### Directive
Look through the lines below for the word "apoyo", and copy every line that has it.

### Dataset excerpts
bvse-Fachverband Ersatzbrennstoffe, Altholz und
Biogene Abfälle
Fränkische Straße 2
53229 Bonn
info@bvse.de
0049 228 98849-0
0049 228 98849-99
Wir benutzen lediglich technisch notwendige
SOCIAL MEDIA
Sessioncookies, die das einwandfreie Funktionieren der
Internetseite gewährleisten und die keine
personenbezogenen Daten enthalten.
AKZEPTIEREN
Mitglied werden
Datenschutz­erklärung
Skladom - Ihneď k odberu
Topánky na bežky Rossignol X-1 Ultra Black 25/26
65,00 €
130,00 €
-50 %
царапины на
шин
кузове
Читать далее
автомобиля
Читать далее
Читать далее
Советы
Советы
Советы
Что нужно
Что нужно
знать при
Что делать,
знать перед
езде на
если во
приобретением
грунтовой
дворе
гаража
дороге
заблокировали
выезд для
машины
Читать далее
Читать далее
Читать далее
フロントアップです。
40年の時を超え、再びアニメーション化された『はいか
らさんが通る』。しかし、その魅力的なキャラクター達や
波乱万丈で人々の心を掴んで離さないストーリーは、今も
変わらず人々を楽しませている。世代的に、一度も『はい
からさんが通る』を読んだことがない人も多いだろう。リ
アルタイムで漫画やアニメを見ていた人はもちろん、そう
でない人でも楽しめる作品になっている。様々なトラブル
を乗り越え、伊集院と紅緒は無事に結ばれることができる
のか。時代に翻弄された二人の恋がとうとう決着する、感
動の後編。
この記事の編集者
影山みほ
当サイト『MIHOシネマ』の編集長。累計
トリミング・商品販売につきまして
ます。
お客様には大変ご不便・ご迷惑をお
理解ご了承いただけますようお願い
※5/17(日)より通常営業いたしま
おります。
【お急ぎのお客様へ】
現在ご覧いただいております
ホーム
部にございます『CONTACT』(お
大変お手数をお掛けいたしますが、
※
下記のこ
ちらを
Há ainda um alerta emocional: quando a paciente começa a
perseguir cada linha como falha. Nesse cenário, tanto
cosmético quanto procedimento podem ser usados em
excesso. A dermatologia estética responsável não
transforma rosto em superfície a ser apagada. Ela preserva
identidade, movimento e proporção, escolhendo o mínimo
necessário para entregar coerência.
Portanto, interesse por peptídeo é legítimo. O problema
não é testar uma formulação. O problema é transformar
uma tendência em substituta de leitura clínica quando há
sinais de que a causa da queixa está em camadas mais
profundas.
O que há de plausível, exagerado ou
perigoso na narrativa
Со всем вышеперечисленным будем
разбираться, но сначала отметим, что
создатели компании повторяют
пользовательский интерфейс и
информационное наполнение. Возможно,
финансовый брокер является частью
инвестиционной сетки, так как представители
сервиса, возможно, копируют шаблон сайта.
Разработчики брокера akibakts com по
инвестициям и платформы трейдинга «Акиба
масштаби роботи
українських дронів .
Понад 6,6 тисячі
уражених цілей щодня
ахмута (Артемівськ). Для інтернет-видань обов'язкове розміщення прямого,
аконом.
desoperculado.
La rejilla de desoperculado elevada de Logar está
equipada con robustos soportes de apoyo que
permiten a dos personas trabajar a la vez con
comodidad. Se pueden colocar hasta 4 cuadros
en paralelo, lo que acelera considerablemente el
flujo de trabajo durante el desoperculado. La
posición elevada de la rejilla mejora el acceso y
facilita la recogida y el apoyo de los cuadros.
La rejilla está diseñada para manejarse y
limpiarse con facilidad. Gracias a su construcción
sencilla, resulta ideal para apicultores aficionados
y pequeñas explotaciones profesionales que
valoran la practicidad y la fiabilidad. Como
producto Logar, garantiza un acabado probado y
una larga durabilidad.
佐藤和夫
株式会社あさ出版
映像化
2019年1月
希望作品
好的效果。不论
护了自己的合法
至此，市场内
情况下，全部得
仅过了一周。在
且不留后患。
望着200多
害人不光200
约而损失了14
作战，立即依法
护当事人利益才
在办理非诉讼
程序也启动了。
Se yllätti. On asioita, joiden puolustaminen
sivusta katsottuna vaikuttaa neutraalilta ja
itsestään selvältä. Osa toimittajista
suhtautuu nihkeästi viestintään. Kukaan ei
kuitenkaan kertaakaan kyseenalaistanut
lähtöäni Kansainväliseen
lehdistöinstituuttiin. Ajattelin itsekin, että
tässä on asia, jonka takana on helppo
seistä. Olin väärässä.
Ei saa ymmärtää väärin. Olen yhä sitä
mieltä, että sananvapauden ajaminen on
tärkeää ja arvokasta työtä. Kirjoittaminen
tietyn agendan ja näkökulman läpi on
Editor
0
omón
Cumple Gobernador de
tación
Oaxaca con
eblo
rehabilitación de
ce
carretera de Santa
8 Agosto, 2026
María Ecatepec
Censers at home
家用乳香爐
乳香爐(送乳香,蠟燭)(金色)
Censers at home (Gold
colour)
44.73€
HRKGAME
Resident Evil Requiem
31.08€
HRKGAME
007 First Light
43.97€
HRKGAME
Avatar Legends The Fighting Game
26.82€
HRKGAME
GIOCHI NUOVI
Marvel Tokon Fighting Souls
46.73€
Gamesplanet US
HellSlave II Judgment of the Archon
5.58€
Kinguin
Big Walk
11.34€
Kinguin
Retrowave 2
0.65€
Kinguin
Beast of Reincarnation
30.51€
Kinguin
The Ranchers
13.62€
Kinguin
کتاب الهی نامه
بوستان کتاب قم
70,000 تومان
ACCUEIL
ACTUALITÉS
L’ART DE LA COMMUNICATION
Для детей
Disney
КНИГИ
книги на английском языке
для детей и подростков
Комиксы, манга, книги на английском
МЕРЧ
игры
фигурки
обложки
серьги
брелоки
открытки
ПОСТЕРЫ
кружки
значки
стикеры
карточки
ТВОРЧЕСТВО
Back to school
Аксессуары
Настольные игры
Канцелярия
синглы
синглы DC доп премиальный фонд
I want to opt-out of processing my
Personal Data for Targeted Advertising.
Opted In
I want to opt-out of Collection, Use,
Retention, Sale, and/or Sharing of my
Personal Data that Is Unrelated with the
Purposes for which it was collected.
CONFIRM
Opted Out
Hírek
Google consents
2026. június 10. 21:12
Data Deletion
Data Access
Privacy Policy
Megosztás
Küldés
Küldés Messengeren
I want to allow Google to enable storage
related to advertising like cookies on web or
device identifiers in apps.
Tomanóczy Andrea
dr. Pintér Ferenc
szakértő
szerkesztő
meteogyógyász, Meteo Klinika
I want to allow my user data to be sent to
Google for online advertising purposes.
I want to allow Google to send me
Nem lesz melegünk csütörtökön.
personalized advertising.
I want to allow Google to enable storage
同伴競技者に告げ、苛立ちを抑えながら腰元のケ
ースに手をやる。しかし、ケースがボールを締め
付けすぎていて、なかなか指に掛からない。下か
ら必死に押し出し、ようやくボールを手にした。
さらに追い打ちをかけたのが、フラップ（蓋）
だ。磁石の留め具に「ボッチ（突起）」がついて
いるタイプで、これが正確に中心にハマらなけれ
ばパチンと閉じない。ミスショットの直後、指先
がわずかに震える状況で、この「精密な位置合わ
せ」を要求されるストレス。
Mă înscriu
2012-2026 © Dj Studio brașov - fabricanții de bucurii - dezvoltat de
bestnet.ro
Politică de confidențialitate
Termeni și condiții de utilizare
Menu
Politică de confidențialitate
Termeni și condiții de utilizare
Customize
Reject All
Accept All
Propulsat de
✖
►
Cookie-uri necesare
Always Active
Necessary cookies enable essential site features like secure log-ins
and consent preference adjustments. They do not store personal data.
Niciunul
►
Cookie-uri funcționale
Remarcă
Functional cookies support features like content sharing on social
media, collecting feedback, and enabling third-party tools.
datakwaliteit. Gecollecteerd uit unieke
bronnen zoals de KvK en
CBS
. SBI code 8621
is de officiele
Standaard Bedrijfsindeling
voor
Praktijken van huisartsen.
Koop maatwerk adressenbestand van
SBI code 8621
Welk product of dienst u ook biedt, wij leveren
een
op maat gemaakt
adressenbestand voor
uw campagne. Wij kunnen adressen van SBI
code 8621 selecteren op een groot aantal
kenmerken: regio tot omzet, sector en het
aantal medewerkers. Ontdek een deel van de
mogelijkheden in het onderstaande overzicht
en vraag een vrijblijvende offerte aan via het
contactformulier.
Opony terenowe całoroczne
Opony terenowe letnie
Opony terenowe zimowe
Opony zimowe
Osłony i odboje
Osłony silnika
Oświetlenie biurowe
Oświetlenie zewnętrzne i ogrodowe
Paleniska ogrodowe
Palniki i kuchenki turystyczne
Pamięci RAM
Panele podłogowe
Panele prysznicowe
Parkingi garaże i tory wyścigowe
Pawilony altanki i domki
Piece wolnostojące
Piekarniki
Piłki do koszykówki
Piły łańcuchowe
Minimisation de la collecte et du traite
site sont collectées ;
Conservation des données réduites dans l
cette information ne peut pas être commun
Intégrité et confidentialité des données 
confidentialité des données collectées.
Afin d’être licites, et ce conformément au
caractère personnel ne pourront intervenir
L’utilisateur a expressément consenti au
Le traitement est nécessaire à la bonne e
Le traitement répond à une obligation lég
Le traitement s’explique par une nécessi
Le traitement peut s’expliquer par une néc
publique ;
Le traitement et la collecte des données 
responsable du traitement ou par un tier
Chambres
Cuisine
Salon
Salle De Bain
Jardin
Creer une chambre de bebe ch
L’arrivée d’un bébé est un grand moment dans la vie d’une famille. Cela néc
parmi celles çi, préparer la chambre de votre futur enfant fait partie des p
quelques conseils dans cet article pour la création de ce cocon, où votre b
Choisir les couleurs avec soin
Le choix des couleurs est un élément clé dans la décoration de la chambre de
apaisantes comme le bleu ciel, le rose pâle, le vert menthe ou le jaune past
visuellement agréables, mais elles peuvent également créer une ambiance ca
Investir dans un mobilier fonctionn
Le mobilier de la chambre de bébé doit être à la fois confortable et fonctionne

### Solution to this exercise
equipada con robustos soportes de apoyo que
facilita la recogida y el apoyo de los cuadros.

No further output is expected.